Опять эта мысль, что он совершил ошибку. Хотел свободы и получил ее. Как это бестолковое животное у ног.
Смерть сородича, казалось, ничуть не отразилась на других животных. Пустым взглядом они смотрели на чужака и не пытались шуметь, будить хозяев. Судьба их предрешена. Либо умереть сейчас от лап чужака, либо чуть позже, по воле хозяев. Смиренный фатализм.
Зная эту порицаемую черту неблагодарных тварей, простаки спали вполглаза. Потому даже незначительный шум заставил их очнуться.
Наверное хозяева ожидали увидеть лису, забравшуюся в сени. Или одичавшую собаку. Отворилась дверь. Тяжело упала в сторону, ударом встретив массив стены. С потолка посыпалась солома, кусочки обмазки.
В залитом чернотой проеме на чужака уставились рогатые вилы. Словно оружие древнего воина. Трезубец для охоты на морских чудовищ. Не хватает волшебной сети.
Вокруг робкого источника света сгрудилась вся семья. От мужа, до младшенького. Сынишки. Богатое семейство, болезни и невзгоды обошли их стороной. Голод не часто заходил в гости, а если посещал крестьян, то недолго сидел на лавке, взгромоздив на стол грязные ноги.

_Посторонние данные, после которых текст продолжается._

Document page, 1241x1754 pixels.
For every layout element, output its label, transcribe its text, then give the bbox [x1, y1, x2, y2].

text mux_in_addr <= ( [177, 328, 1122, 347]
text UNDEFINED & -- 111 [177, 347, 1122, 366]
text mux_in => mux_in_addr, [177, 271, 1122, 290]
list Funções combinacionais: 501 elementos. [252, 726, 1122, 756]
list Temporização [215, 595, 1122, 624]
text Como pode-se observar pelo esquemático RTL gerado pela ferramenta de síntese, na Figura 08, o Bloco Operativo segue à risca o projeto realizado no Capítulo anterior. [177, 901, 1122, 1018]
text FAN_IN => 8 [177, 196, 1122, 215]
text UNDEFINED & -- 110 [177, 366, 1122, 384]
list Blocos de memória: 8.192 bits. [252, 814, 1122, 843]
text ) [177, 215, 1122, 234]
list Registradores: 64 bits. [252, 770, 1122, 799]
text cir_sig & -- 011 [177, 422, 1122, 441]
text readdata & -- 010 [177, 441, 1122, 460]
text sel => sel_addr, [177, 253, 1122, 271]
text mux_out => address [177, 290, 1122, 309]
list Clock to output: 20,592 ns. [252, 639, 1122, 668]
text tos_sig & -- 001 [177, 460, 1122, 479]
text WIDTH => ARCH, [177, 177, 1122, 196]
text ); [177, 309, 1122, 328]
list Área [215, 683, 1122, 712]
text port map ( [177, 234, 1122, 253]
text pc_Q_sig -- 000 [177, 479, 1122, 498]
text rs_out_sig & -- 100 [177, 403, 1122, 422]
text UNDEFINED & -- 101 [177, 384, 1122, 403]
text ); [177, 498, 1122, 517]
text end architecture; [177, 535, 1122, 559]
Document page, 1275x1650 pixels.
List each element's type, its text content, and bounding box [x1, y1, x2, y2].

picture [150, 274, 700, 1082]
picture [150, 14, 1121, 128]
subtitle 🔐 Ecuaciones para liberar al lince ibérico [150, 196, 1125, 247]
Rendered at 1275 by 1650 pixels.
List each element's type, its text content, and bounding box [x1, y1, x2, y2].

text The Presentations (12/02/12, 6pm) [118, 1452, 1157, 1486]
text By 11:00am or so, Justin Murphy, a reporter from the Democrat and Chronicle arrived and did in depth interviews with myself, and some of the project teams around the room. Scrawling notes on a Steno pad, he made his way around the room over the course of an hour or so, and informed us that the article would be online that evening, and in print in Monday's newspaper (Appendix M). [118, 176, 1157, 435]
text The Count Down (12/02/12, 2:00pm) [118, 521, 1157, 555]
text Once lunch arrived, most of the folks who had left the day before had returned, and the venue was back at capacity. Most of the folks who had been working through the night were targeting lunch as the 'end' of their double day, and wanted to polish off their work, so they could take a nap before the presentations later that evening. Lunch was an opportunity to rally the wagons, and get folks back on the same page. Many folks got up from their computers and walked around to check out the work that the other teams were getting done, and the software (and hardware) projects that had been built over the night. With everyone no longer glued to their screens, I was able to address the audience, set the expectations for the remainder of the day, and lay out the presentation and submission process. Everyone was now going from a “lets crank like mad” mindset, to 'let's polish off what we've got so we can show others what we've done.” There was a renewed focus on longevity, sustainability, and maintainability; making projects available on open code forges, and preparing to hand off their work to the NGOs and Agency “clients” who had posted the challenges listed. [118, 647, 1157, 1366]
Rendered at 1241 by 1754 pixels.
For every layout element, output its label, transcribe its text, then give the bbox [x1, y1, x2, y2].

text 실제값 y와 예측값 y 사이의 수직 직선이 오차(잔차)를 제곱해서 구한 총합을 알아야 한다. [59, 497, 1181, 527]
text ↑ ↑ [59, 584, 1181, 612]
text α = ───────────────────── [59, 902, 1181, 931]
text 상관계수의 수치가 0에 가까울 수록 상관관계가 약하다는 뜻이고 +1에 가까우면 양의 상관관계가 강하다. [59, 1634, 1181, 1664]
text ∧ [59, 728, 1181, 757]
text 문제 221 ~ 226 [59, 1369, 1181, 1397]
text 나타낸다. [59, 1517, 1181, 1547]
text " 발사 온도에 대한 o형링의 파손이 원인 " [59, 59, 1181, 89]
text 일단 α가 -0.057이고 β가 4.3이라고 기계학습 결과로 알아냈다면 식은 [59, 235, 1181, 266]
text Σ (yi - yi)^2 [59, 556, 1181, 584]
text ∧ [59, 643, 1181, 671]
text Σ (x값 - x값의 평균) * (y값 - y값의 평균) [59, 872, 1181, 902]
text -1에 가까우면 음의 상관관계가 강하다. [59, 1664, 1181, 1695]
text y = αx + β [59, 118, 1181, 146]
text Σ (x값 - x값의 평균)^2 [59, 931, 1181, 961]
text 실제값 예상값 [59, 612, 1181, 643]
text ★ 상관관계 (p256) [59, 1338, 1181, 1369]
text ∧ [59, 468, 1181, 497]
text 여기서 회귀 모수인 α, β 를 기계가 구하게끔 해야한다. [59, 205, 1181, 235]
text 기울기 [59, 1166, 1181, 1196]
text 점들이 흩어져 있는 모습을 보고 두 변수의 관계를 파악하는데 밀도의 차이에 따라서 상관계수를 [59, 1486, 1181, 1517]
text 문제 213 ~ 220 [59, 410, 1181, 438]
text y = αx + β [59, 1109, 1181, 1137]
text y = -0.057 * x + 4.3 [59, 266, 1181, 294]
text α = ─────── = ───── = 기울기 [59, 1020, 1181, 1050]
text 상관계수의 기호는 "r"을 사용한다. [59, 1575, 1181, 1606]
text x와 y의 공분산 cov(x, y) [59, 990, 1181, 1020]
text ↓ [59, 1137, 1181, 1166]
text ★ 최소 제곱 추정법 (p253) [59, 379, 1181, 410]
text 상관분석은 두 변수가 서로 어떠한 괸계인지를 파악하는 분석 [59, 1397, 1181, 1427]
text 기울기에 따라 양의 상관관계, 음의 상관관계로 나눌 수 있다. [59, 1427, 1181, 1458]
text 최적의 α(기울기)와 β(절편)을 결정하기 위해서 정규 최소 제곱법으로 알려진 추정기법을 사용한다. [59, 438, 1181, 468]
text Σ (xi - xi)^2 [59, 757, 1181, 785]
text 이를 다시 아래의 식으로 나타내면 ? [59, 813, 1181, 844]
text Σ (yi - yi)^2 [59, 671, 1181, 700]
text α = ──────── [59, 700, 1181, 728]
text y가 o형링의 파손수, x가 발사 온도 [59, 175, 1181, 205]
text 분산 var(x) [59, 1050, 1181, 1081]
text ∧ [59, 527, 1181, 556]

Вместо лисы крестьяне увидели нечто.
Ноги этого черны от грязи. Округлившийся живот с натянутой кожей выпирал вперед, подобно глазу слепца. Плотные руки, широкие ладони. На короткой шее торчала неправильной формы голова, заросшая спутанными волосами.
Назгал давно не стригся. А мылся и того реже. Собственные запахи его мало беспокоили. Ведь окуриваемый ароматным дымом, он очищался. Тело приходило в порядок, кожа приобретала блеск и свежесть.
Все это растерялось по дороге.
Страшнее было лицо. Под алой маской на широком поле спрятались холодные глазки. Белые зубы торчали в разрыве нижней части лица.
Назгал не забыл человеческую речь. Ведьминой пользовался редко. Он уже открыл рот, чтобы потребовать пищи. Слова начали слетать с губ.
Хозяину дома пришлось сделать шаг вперед, чтобы схватиться за дверную ручку. Он никогда не рассчитывал, что подобный чужак заберется в его дом. Зверь ведь не додумается тянуть дверь. Он попытается выбить ее. Чем только надежней посадит в проем.
Дверь захлопнулась. Кривая от перенапряженных мышц рука скользнула мимо. Мелькнула, но не белым пятном. Летний загар не сошел за зимние месяцы.
Упал засов. Дверь надежно зафиксирована. Люди отступили в глубину дома. Зажигали лучины, все припасенные щепочки. Назгал сквозь бревна ощущал льющийся свет. Мыши утащили кусочки мха, уплотнявшего пространство между бревнами. Многочисленные щели не задерживали запахи и свет.